■ What the task asks
Convert everything from the top of the items down to the line containing "exposure: exposure 0.552", inclusive, into a two-column CSV with the headers input and answer. Give one row for each item, with its text under input and its answer under answer, each in a single quoted field with line breaks replaced by spaces.

■ Given records
-=-=-=-=-

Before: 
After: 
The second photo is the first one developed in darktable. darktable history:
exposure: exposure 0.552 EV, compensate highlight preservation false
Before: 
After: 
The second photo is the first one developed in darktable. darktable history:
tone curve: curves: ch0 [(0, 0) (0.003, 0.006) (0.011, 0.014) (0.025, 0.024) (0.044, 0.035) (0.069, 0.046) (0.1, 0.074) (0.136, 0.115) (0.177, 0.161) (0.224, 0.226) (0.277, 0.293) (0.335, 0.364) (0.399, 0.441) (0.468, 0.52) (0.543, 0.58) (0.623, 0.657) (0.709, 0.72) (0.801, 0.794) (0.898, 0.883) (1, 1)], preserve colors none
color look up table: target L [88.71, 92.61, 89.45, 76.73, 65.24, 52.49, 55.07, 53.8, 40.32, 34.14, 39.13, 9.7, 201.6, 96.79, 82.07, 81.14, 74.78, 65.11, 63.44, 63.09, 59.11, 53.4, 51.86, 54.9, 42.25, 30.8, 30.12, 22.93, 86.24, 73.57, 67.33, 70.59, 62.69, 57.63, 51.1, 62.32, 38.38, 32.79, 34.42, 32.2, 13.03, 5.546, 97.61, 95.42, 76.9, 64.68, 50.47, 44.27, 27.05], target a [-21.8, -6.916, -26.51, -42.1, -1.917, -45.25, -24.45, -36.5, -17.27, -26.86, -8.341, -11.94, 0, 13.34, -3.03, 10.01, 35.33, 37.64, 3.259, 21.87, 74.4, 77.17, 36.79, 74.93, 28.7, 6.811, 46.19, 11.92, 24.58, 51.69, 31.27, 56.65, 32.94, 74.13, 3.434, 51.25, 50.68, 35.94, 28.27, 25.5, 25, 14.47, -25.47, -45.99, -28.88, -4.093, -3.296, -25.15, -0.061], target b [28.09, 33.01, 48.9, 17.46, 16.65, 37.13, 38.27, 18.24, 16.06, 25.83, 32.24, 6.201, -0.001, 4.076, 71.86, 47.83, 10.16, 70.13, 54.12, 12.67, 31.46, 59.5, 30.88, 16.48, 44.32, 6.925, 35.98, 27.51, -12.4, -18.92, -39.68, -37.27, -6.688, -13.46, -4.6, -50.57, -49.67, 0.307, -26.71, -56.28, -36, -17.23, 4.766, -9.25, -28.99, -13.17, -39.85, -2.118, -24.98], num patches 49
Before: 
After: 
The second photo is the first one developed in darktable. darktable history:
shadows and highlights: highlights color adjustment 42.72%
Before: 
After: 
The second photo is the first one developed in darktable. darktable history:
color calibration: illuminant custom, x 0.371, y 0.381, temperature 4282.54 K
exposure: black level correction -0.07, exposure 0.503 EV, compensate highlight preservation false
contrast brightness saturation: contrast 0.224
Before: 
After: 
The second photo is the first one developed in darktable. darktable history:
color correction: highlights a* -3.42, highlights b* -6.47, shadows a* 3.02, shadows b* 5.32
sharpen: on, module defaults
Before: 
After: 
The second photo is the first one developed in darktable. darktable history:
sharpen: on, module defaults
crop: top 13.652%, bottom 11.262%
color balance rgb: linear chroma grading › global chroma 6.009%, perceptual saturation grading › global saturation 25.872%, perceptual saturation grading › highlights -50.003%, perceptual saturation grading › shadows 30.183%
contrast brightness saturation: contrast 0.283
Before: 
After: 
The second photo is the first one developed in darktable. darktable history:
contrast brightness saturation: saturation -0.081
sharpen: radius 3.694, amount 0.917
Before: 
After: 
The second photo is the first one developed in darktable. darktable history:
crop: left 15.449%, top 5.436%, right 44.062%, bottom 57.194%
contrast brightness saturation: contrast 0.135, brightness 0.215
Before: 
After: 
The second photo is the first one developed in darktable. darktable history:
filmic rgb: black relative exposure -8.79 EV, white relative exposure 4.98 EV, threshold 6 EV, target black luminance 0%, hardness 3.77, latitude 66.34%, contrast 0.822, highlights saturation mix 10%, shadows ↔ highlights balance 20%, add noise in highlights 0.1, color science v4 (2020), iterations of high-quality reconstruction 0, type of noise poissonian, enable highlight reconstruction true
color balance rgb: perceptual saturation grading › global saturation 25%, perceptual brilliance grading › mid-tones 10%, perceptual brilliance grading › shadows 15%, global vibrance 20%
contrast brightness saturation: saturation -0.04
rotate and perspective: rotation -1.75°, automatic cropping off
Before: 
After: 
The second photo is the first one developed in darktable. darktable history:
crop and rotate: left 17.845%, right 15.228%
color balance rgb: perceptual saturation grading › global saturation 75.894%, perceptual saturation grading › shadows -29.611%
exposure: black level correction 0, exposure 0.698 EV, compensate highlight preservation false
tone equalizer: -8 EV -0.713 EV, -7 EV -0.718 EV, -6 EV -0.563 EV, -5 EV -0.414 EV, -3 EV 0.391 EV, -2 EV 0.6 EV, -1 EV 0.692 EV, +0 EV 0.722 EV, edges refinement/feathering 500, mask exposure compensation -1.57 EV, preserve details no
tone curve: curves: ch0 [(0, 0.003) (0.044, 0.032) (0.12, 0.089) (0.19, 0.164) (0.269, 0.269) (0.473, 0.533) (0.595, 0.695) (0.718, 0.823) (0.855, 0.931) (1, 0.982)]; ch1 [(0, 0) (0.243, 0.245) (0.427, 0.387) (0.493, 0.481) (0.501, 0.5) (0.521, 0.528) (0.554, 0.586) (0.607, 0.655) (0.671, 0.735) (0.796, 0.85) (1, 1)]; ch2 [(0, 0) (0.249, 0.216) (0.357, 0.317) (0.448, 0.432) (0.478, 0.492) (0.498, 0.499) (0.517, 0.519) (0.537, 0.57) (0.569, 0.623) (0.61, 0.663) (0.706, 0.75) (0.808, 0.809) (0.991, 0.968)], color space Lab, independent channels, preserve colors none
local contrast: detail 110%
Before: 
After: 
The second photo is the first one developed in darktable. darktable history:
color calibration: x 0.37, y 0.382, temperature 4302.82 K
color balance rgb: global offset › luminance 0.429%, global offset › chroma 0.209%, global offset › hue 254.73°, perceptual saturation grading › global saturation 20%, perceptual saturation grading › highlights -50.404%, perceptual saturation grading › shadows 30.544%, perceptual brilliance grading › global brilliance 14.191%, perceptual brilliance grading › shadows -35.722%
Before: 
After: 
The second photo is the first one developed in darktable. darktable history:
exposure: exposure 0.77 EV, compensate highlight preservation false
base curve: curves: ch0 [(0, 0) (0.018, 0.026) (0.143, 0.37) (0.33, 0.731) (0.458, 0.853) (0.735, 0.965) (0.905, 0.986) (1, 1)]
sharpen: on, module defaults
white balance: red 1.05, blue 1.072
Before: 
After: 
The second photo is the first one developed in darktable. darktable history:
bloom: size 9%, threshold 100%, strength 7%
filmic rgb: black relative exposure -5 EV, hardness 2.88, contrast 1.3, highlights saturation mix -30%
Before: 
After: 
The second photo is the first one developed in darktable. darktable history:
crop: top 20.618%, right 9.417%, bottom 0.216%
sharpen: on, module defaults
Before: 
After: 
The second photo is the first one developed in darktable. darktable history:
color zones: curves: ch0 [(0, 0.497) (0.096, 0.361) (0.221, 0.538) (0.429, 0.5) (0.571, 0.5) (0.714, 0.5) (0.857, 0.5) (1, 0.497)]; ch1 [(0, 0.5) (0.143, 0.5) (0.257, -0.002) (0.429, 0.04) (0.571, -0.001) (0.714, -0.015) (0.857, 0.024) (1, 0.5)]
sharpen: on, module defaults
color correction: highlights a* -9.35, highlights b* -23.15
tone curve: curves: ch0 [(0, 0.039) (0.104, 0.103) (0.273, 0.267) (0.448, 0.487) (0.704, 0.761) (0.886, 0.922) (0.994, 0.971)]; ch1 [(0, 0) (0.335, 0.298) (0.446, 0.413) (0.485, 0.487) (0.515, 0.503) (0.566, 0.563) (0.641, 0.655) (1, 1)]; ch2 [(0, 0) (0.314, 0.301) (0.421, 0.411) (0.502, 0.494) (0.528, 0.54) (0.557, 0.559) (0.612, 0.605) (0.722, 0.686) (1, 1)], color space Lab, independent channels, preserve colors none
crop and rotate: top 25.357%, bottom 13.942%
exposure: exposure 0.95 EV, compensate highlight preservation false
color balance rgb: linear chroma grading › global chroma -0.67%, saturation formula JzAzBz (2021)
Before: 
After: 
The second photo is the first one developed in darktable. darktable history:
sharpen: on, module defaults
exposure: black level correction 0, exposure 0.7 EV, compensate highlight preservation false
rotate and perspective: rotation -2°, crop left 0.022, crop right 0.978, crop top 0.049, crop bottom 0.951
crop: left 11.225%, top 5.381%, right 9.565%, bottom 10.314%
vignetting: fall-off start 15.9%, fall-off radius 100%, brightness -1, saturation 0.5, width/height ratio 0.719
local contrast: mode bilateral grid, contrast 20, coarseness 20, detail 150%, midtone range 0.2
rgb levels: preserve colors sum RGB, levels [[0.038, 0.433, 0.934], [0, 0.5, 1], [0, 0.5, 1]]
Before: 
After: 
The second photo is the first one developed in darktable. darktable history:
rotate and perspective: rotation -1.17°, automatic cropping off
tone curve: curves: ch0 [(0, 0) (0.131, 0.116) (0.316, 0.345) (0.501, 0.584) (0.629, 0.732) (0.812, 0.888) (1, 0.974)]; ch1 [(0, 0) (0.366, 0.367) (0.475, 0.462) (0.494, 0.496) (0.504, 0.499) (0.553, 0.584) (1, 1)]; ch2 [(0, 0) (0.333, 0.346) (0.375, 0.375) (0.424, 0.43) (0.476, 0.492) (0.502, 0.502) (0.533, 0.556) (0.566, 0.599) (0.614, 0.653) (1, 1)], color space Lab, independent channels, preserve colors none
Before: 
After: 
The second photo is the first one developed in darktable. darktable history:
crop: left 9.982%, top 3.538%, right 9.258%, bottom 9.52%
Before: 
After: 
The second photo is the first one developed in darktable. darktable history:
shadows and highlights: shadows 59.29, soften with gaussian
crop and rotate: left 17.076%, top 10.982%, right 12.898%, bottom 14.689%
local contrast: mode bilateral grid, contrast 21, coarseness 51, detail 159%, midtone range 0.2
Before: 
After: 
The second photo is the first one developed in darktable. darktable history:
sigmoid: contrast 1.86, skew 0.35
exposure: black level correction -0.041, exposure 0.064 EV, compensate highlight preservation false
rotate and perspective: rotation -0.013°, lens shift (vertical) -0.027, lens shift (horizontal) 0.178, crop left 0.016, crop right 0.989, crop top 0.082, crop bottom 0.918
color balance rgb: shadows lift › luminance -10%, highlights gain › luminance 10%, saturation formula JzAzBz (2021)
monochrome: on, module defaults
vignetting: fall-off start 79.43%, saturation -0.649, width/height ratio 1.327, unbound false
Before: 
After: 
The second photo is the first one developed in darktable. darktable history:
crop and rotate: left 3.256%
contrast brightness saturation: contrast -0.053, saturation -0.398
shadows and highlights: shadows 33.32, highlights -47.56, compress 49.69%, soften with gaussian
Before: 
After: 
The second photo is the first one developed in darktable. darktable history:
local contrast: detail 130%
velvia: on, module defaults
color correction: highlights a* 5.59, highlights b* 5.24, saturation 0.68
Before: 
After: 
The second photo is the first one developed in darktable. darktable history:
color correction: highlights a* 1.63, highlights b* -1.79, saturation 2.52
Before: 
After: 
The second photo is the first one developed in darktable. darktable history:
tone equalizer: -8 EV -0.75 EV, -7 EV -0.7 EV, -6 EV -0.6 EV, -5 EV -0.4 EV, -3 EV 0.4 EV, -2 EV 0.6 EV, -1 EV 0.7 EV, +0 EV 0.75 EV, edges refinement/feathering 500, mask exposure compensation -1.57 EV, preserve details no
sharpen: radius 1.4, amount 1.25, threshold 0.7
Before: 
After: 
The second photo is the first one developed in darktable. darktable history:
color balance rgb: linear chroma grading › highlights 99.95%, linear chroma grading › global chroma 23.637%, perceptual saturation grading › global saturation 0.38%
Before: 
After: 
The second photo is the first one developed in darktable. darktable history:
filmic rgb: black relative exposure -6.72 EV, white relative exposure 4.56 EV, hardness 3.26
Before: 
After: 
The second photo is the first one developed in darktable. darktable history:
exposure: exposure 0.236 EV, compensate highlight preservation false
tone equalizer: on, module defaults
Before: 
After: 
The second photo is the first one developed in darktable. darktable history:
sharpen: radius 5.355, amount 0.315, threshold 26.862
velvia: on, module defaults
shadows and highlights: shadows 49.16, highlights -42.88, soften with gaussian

-=-=-=-=-

■ Exercise solution
input,answer
"Before: After: The second photo is the first one developed in darktable. darktable history:","exposure: exposure 0.552 EV, compensate highlight preservation false"